At least in CO, they count on the snowpack, hoping each winter they get enough, hedging bets and one community buying from the reservoir of another area. They don't really restrict building.. they restrict appliances allowed, when you can water or wash your car, etc. Meanwhile.. the local shopping mall sprinkler systems go off religiously, even during a rain.
When some think to garden, many take water for granted or it just doesn't enter their mind. That's a big flaw I see in the gimmicky seed banks.. I haven't seen any really select for zone.
The storage system you'd need just for a garden.. not even a farm.. would be massive. Tap water there as well tends to run very high in pH (which is why I collected as much rainwater as I could.. which is generally neutral to slightly acidic, as well has some nitrogen in it.) Totally illegal to do that where I was.
GMO are pushing for drought resistant strains, as they are banking on not just needing significantly higher yields, but are expecting drought to seriously be an issue in the future.
Water is an issue there already.. although it always looms over them. Less fear of a few thousand farmers.. vs what can happen in urban insanity.. where they don't have a real grip on crime as it is now.

russell1200 said...

iolite: Yes, the refrain from the most popular song on the album had the line "dream of Californication." It was intended to be sartiracle and the view of Californian culture was Dystopian.
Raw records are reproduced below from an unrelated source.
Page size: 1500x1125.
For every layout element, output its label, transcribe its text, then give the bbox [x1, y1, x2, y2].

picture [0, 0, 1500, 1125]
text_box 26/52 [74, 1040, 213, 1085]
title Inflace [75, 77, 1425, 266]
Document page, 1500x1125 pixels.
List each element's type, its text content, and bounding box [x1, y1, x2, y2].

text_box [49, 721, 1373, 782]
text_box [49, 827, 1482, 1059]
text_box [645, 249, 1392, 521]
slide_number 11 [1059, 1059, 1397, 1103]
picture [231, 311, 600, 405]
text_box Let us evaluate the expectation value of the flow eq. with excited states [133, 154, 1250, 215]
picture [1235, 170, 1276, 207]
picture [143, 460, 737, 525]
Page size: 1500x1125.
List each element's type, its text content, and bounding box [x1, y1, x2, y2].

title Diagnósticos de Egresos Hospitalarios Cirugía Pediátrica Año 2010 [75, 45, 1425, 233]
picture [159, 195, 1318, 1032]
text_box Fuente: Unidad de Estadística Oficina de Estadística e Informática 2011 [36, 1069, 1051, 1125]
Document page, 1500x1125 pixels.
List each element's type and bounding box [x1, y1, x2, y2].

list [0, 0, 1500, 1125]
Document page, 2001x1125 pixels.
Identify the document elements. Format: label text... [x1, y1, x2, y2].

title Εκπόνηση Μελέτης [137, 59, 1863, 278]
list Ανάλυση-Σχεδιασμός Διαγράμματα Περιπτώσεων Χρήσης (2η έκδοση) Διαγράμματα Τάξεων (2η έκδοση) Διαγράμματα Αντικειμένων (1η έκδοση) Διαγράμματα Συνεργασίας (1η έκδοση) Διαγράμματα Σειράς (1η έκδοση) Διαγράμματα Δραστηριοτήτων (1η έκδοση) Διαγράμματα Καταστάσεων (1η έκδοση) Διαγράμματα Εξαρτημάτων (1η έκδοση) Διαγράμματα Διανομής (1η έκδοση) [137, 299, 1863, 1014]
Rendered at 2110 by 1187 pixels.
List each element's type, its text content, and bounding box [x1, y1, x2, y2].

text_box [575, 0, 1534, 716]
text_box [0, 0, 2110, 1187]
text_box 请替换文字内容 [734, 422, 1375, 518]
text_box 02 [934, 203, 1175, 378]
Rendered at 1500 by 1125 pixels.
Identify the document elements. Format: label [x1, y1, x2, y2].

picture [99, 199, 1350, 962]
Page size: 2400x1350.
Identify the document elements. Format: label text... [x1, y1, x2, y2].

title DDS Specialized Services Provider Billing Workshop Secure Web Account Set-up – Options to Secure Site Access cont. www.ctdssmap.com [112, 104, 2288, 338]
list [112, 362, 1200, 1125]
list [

Anne: People are always worrying about post apocalyptic marauders. But a hungery 7 year old little girl eating up your vegitible garden can cause a lot of problems. With all the military style commando type advise out there for your p-a environment, I have not seen to many people willing to take on an 7 year old little girl.

I have absolutely no faith in gardening as a short term solution. In the long term yes- but you have to get past the short term to reach the long term.

The best cheap storage/cistern method I have had suggested to me was using a septic tank for your storage. It is large, and the big bonus is that there is a competitive market for their purchase and installation. Obviously you don't need the field portion of the system. I was not aware it was illegal in some areas to have rain barrels: interesting: on our coast it is usually the HOA that will complain.